● **WHAT IS EXPECTED**: In the entries below, find the lines with the word "Gaur" and copy them.

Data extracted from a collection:
========================================

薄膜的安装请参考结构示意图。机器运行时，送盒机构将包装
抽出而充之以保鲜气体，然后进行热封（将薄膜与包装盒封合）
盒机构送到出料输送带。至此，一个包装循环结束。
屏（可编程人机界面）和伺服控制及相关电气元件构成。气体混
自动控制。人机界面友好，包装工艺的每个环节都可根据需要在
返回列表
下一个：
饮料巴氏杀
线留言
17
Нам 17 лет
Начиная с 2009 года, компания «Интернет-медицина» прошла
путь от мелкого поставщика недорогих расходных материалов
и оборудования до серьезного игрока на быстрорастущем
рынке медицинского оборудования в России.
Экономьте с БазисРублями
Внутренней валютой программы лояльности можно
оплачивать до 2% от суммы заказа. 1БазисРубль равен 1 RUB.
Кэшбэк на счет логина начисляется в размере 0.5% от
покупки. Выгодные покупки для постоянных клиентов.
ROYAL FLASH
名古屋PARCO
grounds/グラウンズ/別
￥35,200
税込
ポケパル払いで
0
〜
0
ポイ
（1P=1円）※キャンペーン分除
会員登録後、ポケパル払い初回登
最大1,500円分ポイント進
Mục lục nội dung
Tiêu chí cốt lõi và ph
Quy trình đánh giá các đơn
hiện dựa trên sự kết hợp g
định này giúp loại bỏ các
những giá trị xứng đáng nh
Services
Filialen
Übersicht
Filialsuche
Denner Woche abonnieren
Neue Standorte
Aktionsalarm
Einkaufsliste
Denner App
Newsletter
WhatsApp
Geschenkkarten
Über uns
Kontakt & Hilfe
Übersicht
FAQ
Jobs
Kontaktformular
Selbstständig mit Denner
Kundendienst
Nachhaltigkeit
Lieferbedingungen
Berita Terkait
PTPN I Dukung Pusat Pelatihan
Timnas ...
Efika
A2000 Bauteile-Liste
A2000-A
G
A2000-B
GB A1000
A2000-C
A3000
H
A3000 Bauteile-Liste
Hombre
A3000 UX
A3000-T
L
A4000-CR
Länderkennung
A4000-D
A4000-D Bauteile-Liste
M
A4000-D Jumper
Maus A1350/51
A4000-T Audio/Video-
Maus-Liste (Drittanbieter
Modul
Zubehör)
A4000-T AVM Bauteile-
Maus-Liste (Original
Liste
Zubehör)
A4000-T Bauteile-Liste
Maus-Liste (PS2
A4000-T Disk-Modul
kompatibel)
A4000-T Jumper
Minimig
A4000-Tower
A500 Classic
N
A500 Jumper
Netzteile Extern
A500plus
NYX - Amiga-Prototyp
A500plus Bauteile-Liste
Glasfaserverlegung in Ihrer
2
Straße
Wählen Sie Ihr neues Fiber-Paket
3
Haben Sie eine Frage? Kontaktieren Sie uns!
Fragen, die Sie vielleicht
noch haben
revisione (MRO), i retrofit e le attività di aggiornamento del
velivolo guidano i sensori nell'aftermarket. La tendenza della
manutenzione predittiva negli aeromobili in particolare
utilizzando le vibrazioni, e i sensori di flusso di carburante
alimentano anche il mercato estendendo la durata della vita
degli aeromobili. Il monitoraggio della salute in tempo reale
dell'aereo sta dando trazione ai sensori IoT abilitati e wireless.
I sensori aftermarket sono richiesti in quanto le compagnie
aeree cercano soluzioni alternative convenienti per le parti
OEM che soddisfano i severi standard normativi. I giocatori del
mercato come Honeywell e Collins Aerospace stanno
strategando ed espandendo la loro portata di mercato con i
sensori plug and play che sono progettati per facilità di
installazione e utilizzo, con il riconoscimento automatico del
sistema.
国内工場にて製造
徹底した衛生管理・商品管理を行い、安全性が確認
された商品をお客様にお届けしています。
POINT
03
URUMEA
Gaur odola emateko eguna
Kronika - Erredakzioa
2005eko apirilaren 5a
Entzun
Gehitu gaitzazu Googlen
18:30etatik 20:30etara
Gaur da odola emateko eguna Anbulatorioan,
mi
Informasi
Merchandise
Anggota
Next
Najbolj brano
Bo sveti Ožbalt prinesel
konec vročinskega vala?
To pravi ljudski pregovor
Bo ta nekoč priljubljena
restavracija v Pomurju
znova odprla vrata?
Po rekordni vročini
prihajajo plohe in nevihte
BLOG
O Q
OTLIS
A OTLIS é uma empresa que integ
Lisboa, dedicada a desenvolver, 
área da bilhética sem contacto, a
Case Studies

========================================

● **SOLUTION TO THIS TASK**:
Gaur odola emateko eguna
Gaur da odola emateko eguna Anbulatorioan,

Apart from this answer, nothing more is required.